Let's say I have a Goal model that has a progress field and a related parent field also of type Goal,

class Goal(models.Model):
    progress = models.IntegerField()
    parent = models.ForeignKey('self', related_name='children')

and we want to filter by this formula:

2 * goal.progress <= goal.parent.progress

Filtering by this function is complex in Django ORM because it requires a formula and a join, and aggregates don't handle this easily. It is possible to use queryset.extra() to do this by using a select_related to get the second reference to the goal table. The Django ORM query will automatically join the goal table, named goal, with itself and name the second table T2:

Goal.objects.all()
    .select_related('parent')
    .extra(select={'compare_progress':
        'SELECT * FROM T2 WHERE 2 * goal.progress <= T2.progress'})

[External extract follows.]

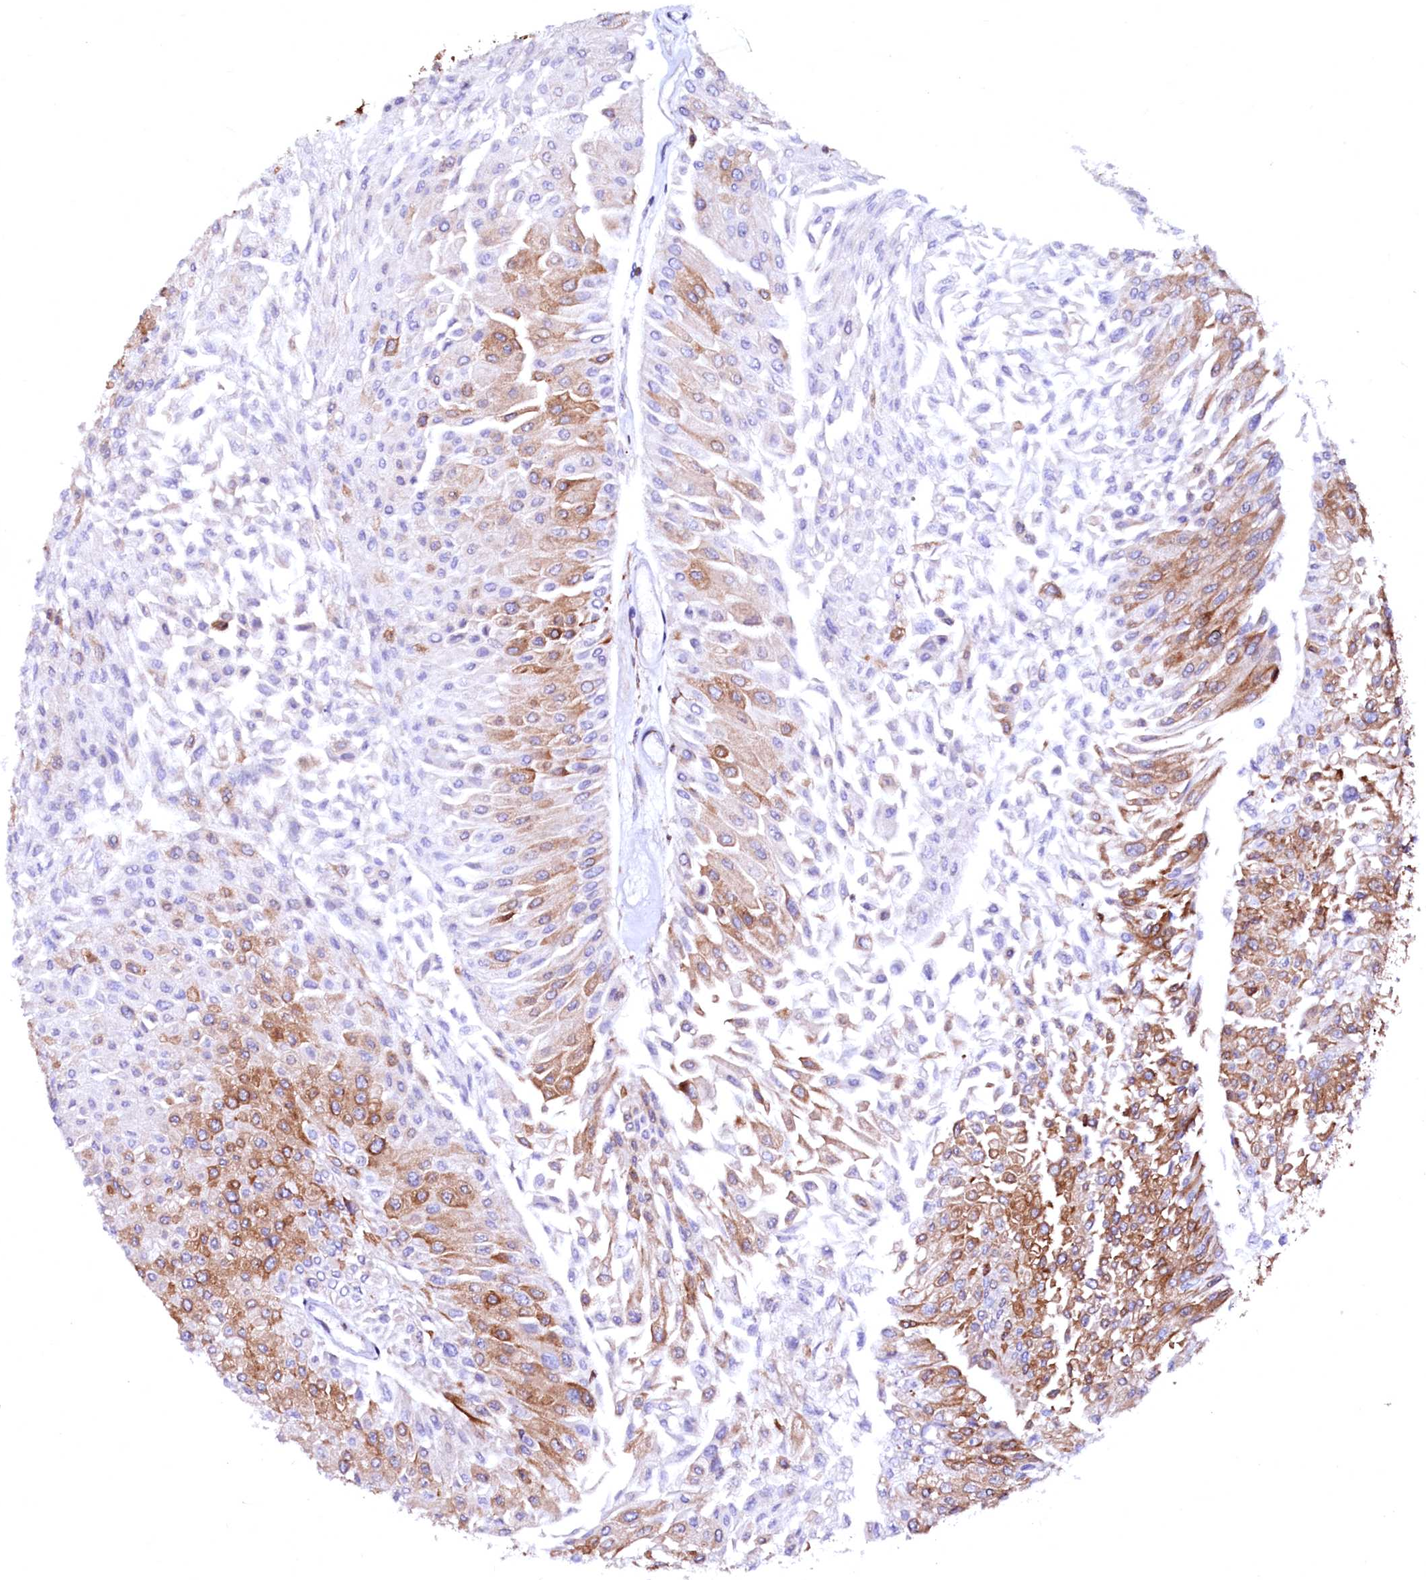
{"staining": {"intensity": "moderate", "quantity": "25%-75%", "location": "cytoplasmic/membranous"}, "tissue": "urothelial cancer", "cell_type": "Tumor cells", "image_type": "cancer", "snomed": [{"axis": "morphology", "description": "Urothelial carcinoma, Low grade"}, {"axis": "topography", "description": "Urinary bladder"}], "caption": "Immunohistochemistry image of neoplastic tissue: human low-grade urothelial carcinoma stained using immunohistochemistry (IHC) exhibits medium levels of moderate protein expression localized specifically in the cytoplasmic/membranous of tumor cells, appearing as a cytoplasmic/membranous brown color.", "gene": "DERL1", "patient": {"sex": "male", "age": 67}}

This is obviously a huge hack and strongly discouraged. We could do the above query with much more control in raw SQL:

SELECT * FROM goal
JOIN goal AS parents ON goal.parent_id = parents.id
WHERE 2 * goal.progress <= parents.progress

Dealing with raw strings isn't very friendly nor safe, so we rewrite this query using SQLAlchemy.

goal_table = bridge[Goal]
parents_table = aliased(goal_table, name='parents_table')

session.query(goal_table)
    .join(parents_table, goal_table.c.parent_id == parents_table.c.id)
    .filter(2 * goal_table.c.progress <= parents_table.c.progress)

Recursive CTEs

Another really useful example of the benefits of SQLAlchemy is recursive CTEs. These are impossible with Django ORM and they can improve performance a lot in certain use cases. For example, if we want to get all of a goal's children in one query (including grandchildren, etc.). The SQL would look like this:

WITH recursive children AS (
  -- start with the selected goal
  SELECT id, name
  FROM goal
  WHERE id = 1
  UNION
  -- unioned with children of all the goals in children
  SELECT goal.id, goal.name
  FROM goal, children
  WHERE goal.parent_id = children.id
)

Then we can query into the children table. Unlike in Django ORM, we can duplicate this query in SQLAlchemy and this gives us way more options when writing queries:

goal_table = bridge[Goal]
children = session
    .query(goal_table.c.id, goal_table.c.name)
    .filter(goal_table.c.id == 1)
    .cte(name='children', recursive=True)
children = children.union(
    session
        .query(goal_table.c.id, goal_table.c.name)
        .filter(goal_table.c.parent_id == children.c.id))

These are some cool examples of why SQLAlchemy has been a powerful tool for our application and how it has given us more control over the underlying SQL queries. SQLAlchemy has allowed us to build a complex goal filtering system, which helps our users find the information they need.